Identification of key players and characterization of their biochemical interactions are fundamental for understanding the molecular mechanisms that regulate these processes. A crucial aspect of unraveling the biochemical mechanisms behind cell communication is quantification of the different parameters that drive the formation of signaling complexes (Du et al., 2016). Nowadays, there are different techniques available to quantify biomolecular interactions that provide binding affinity (how strong the interaction is between two molecules), kinetics (how fast the interaction happens), and ligand specificity (how specific the interaction is between two molecules).
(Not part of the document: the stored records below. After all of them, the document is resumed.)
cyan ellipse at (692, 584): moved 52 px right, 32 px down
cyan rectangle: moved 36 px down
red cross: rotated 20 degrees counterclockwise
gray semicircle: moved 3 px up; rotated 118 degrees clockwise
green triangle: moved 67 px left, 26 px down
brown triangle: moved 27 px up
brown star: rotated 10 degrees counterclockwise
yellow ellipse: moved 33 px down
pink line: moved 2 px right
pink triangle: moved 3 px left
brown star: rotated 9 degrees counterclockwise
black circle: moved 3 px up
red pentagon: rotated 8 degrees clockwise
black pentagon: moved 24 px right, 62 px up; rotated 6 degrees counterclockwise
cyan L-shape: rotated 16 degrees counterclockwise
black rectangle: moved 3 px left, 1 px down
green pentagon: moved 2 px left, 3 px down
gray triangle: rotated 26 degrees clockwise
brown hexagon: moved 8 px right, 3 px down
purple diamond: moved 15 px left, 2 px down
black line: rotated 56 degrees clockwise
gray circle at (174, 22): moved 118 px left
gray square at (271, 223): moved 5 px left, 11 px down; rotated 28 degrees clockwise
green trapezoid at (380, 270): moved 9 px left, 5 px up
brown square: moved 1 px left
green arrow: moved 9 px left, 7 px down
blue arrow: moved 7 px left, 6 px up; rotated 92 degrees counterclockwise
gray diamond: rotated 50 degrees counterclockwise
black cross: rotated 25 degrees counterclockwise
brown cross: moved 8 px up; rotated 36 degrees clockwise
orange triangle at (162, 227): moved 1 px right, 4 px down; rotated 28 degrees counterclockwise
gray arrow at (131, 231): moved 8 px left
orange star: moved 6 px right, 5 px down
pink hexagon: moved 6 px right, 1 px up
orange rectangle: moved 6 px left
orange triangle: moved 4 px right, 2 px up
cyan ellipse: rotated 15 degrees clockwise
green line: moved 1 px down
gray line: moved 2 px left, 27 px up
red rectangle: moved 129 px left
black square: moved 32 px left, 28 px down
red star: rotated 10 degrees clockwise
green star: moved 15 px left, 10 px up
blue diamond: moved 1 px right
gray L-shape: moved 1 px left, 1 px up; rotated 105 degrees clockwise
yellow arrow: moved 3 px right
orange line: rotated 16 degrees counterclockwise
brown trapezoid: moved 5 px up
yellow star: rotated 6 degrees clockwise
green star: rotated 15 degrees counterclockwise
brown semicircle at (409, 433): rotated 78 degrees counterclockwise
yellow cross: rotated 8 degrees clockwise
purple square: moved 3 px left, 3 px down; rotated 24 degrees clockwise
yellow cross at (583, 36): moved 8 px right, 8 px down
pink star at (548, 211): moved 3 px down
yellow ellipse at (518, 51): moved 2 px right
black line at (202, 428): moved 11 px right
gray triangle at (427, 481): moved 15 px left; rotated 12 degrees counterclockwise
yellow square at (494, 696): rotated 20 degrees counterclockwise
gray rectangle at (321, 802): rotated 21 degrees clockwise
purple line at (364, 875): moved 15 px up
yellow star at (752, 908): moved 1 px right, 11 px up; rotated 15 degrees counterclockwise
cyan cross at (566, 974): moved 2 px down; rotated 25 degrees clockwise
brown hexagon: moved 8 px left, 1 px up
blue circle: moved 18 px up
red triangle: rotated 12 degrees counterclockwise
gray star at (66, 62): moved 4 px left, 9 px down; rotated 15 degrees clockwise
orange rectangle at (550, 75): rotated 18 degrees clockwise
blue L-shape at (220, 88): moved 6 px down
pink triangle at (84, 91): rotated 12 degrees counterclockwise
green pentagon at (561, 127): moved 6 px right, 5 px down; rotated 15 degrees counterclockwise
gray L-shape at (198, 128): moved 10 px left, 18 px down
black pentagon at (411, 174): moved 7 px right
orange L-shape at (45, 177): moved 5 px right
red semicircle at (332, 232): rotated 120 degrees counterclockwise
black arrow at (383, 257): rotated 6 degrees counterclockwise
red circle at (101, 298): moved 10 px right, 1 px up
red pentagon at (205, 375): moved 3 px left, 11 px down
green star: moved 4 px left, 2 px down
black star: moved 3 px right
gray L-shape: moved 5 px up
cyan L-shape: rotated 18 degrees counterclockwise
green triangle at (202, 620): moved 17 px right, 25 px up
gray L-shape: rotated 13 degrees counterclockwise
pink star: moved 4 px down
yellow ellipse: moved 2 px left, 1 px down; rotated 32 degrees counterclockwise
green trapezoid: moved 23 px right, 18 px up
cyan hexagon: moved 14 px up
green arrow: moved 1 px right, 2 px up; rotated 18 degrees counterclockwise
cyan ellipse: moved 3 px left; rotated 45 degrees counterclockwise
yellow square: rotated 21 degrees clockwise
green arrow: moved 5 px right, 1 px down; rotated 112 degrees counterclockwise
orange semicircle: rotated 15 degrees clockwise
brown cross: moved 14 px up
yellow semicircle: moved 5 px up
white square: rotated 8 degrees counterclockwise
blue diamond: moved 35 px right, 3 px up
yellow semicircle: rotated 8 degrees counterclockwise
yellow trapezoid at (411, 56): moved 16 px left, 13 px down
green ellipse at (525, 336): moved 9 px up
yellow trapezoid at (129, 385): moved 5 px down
This review aims to provide an overview of state-of-the-art in vitro ligand-binding assays to investigate receptor-ligand interactions. An extensive review on methods for the analysis of protein-protein interactions in vivo was recently published by Xing et al. (2016). In addition to introducing method principles and new developments, we highlight the advantages and limitations and provide recommendations with the aim that readers may use this information as a reference when choosing the most suitable protein/receptor-ligand interaction technique(s) to study their system. For reference, we have also included a number of examples of plant ligand-receptor interactions characterized with different methodologies.